Set down the entries again word for word, without any of the images.

Data extracted from a collection:
━━━━━━━━

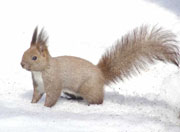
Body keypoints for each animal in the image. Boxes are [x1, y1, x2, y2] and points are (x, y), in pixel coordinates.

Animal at [20, 25, 179, 107]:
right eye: (24, 52)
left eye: (34, 57)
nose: (22, 64)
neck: (41, 70)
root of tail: (101, 73)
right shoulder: (38, 85)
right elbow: (36, 95)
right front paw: (31, 105)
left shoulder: (53, 82)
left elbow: (52, 97)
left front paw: (45, 108)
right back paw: (72, 99)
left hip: (88, 88)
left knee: (98, 100)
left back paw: (91, 105)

━━━━━━━━

-- Response --
Body keypoints for each animal in the image. Boxes are [x1, y1, x2, y2] and points are (x, y), in pixel coordinates.

Animal at [20, 25, 179, 107]:
right eye: (24, 52)
left eye: (34, 57)
nose: (22, 64)
neck: (41, 70)
root of tail: (101, 73)
right shoulder: (38, 85)
right elbow: (36, 95)
right front paw: (31, 105)
left shoulder: (53, 82)
left elbow: (52, 97)
left front paw: (45, 108)
right back paw: (72, 99)
left hip: (88, 88)
left knee: (98, 100)
left back paw: (91, 105)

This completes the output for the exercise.